[MATERIAL SUPPLIED Boundary: Start]
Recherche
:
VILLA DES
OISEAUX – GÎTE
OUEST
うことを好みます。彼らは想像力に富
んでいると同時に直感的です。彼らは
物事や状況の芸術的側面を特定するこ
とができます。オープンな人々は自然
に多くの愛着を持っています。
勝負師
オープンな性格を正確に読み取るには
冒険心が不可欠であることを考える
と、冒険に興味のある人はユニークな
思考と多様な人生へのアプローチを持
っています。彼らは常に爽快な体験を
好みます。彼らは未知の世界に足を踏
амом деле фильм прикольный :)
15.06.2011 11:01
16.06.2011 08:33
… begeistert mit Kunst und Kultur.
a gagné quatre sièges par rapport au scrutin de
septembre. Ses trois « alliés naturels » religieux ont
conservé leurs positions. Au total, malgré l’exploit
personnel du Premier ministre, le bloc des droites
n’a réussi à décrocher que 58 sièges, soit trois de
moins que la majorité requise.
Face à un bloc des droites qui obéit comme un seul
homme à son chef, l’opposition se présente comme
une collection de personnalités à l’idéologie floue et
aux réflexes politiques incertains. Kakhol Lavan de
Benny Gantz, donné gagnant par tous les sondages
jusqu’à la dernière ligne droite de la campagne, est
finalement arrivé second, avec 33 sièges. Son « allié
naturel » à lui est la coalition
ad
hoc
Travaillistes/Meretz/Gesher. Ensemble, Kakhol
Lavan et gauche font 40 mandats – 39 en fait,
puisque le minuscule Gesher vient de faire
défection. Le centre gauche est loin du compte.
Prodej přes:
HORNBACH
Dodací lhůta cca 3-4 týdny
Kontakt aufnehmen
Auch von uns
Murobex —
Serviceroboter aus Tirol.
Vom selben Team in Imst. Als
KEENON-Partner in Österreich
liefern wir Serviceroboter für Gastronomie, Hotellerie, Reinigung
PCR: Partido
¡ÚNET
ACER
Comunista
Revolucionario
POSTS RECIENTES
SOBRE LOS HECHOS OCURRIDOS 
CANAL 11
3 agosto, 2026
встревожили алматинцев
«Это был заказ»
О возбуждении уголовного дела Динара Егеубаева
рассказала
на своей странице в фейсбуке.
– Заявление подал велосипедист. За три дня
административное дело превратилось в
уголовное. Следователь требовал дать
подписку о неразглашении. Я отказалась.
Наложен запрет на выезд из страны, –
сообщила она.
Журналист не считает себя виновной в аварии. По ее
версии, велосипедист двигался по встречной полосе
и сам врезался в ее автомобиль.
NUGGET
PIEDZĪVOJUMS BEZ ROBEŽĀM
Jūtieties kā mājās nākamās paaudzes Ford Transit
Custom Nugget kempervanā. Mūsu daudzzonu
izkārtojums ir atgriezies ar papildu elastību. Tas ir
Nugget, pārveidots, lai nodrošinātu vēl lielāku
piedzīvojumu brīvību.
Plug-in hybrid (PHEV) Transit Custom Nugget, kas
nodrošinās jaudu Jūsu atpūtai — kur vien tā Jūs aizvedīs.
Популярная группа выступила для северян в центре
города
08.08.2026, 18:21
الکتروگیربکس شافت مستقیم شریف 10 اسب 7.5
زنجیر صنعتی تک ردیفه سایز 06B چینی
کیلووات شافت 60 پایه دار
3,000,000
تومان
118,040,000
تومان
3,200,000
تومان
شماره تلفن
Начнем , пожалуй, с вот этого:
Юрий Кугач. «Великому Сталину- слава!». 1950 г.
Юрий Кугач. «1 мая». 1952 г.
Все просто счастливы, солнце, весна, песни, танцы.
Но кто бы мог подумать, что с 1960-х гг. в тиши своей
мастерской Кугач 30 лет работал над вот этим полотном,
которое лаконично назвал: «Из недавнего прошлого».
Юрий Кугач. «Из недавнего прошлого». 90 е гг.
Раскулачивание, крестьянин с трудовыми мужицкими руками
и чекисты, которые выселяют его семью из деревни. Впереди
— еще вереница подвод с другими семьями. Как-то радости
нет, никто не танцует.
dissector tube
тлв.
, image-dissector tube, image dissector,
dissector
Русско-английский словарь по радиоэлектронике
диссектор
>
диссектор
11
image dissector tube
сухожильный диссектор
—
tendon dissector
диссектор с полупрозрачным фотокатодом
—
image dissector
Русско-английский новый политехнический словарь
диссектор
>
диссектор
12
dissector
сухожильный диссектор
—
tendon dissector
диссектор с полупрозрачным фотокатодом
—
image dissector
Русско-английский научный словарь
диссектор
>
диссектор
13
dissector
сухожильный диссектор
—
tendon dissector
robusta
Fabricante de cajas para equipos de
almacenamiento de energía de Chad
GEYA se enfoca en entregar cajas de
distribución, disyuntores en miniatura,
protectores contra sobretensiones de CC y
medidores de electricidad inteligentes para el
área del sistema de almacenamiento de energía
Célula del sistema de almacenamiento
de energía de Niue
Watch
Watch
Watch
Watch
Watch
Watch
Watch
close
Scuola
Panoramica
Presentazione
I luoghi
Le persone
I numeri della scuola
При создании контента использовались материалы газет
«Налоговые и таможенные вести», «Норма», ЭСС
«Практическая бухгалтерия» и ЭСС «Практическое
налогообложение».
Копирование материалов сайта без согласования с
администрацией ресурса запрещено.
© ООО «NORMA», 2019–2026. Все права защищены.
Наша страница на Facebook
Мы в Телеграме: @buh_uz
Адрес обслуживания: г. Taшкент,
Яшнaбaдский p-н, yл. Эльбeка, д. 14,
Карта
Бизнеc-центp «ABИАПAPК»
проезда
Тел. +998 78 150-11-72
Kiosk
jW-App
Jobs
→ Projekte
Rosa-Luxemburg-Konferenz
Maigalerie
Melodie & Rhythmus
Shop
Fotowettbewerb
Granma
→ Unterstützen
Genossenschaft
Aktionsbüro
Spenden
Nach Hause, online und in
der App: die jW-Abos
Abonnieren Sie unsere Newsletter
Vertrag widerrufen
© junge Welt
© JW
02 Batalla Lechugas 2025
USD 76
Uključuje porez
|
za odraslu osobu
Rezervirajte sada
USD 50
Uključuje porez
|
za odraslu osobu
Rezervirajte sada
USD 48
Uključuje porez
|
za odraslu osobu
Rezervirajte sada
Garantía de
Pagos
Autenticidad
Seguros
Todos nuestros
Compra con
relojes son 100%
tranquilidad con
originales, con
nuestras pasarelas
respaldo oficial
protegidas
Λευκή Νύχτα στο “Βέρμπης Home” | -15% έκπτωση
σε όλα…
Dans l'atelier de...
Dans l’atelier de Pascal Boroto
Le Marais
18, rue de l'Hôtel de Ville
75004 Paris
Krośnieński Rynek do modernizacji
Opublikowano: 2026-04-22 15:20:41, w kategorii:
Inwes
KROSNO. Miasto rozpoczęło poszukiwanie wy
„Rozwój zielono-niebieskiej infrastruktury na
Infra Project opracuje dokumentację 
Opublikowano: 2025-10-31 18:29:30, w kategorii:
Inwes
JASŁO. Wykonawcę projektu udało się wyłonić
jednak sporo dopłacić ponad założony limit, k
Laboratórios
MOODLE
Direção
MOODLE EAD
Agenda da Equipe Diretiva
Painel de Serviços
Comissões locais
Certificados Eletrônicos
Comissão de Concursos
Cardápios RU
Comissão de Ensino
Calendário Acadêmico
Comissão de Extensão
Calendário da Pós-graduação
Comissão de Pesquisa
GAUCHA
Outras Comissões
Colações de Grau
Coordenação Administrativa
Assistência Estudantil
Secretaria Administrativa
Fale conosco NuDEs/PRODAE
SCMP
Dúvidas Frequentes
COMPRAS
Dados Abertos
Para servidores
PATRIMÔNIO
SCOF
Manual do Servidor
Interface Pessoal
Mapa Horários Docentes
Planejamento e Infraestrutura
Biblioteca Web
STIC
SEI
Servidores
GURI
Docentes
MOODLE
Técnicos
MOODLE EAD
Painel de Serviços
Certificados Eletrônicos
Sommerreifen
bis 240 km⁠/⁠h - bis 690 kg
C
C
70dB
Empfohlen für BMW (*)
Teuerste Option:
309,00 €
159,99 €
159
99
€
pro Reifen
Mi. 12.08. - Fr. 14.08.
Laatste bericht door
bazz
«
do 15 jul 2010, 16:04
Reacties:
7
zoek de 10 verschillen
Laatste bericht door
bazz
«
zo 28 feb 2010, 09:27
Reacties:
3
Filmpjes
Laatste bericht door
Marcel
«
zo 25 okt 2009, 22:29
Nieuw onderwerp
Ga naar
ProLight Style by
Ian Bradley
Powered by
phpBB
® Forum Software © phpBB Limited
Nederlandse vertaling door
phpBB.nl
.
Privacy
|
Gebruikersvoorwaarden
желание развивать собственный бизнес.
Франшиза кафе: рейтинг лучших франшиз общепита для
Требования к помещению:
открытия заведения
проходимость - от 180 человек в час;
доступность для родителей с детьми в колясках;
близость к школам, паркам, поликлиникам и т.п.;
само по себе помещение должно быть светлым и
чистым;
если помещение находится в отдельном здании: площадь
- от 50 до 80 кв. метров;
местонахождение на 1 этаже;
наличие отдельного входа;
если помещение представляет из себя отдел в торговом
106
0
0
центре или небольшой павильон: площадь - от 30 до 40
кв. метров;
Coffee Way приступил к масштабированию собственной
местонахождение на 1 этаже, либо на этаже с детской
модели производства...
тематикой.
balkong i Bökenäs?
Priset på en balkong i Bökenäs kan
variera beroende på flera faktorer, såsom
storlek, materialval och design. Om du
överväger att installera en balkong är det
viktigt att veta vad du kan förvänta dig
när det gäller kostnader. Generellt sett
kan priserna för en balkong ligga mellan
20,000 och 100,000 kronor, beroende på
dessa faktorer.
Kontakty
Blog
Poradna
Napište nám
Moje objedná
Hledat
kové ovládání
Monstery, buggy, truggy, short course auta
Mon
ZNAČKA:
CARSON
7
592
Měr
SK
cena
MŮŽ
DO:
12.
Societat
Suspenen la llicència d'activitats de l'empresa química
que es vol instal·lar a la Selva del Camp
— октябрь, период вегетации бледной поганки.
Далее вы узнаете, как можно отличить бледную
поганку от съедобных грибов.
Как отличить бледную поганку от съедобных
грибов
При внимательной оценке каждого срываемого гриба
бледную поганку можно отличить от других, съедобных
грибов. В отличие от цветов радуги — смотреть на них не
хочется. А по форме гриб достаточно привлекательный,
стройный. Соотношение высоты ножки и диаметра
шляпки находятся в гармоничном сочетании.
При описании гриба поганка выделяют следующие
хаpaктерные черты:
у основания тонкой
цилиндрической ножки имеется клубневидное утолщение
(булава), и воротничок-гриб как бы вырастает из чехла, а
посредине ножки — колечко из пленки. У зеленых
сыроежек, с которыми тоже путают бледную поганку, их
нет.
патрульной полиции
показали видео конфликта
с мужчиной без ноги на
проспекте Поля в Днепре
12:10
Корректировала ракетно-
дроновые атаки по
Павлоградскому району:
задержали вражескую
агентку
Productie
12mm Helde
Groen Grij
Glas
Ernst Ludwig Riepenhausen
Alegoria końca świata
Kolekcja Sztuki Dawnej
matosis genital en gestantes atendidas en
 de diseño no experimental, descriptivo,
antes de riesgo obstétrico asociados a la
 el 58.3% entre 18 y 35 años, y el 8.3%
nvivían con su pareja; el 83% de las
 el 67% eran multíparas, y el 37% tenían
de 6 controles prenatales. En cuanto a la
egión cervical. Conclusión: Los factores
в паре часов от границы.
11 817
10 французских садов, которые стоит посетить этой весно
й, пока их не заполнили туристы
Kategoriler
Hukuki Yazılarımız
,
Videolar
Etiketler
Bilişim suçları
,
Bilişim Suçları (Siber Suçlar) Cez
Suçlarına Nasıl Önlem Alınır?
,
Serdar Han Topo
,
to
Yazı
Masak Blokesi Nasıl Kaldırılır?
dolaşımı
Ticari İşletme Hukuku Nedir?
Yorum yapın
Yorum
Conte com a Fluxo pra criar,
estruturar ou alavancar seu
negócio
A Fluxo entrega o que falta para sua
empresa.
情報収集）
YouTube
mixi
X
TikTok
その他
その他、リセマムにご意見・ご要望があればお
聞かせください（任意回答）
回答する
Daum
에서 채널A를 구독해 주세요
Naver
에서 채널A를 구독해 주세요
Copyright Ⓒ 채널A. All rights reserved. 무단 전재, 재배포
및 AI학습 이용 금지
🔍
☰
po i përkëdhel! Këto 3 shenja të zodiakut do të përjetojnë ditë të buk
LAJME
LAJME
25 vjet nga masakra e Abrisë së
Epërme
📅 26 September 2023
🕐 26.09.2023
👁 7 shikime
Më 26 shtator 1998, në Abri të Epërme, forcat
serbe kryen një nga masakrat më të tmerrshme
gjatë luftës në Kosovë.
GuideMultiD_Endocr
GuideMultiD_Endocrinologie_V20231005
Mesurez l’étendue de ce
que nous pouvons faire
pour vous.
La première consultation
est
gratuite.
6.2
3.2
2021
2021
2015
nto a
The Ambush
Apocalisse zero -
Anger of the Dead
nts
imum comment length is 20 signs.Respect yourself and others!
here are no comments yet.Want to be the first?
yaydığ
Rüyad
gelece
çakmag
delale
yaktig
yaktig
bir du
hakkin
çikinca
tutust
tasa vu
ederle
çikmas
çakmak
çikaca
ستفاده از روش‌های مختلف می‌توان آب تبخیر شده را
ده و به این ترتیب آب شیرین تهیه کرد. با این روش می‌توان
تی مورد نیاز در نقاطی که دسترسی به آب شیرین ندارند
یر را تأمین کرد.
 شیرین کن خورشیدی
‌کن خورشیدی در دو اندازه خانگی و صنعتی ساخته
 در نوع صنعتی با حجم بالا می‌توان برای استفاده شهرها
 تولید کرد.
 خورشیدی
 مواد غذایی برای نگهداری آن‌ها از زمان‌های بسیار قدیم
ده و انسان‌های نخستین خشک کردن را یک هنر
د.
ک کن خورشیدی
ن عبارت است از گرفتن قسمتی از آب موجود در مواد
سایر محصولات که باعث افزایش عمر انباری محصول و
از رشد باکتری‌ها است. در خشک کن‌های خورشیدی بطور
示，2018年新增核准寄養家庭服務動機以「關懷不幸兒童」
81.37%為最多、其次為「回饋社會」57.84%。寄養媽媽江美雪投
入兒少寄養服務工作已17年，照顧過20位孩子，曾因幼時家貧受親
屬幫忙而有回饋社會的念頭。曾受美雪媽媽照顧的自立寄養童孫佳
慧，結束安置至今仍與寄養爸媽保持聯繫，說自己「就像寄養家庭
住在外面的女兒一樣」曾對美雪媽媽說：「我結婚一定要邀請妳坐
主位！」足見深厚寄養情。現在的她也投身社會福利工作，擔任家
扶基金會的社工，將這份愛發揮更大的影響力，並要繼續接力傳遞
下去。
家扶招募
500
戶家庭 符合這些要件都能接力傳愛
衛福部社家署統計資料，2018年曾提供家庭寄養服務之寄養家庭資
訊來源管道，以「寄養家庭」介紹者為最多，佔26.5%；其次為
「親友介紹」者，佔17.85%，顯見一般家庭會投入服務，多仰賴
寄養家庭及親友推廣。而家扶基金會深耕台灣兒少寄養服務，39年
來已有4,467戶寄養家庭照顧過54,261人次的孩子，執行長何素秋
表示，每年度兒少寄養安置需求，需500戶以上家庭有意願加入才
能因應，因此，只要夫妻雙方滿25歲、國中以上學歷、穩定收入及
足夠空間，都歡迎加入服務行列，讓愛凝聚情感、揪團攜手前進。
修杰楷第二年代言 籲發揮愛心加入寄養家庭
[MATERIAL SUPPLIED Boundary: End]
Begin with the first line of the data above and, please, print each line exactly until you have printed the line containing "Lavan et gauche"; print nothing else.

Recherche
:
VILLA DES
OISEAUX – GÎTE
OUEST
うことを好みます。彼らは想像力に富
んでいると同時に直感的です。彼らは
物事や状況の芸術的側面を特定するこ
とができます。オープンな人々は自然
に多くの愛着を持っています。
勝負師
オープンな性格を正確に読み取るには
冒険心が不可欠であることを考える
と、冒険に興味のある人はユニークな
思考と多様な人生へのアプローチを持
っています。彼らは常に爽快な体験を
好みます。彼らは未知の世界に足を踏
амом деле фильм прикольный :)
15.06.2011 11:01
16.06.2011 08:33
… begeistert mit Kunst und Kultur.
a gagné quatre sièges par rapport au scrutin de
septembre. Ses trois « alliés naturels » religieux ont
conservé leurs positions. Au total, malgré l’exploit
personnel du Premier ministre, le bloc des droites
n’a réussi à décrocher que 58 sièges, soit trois de
moins que la majorité requise.
Face à un bloc des droites qui obéit comme un seul
homme à son chef, l’opposition se présente comme
une collection de personnalités à l’idéologie floue et
aux réflexes politiques incertains. Kakhol Lavan de
Benny Gantz, donné gagnant par tous les sondages
jusqu’à la dernière ligne droite de la campagne, est
finalement arrivé second, avec 33 sièges. Son « allié
naturel » à lui est la coalition
ad
hoc
Travaillistes/Meretz/Gesher. Ensemble, Kakhol
Lavan et gauche font 40 mandats – 39 en fait,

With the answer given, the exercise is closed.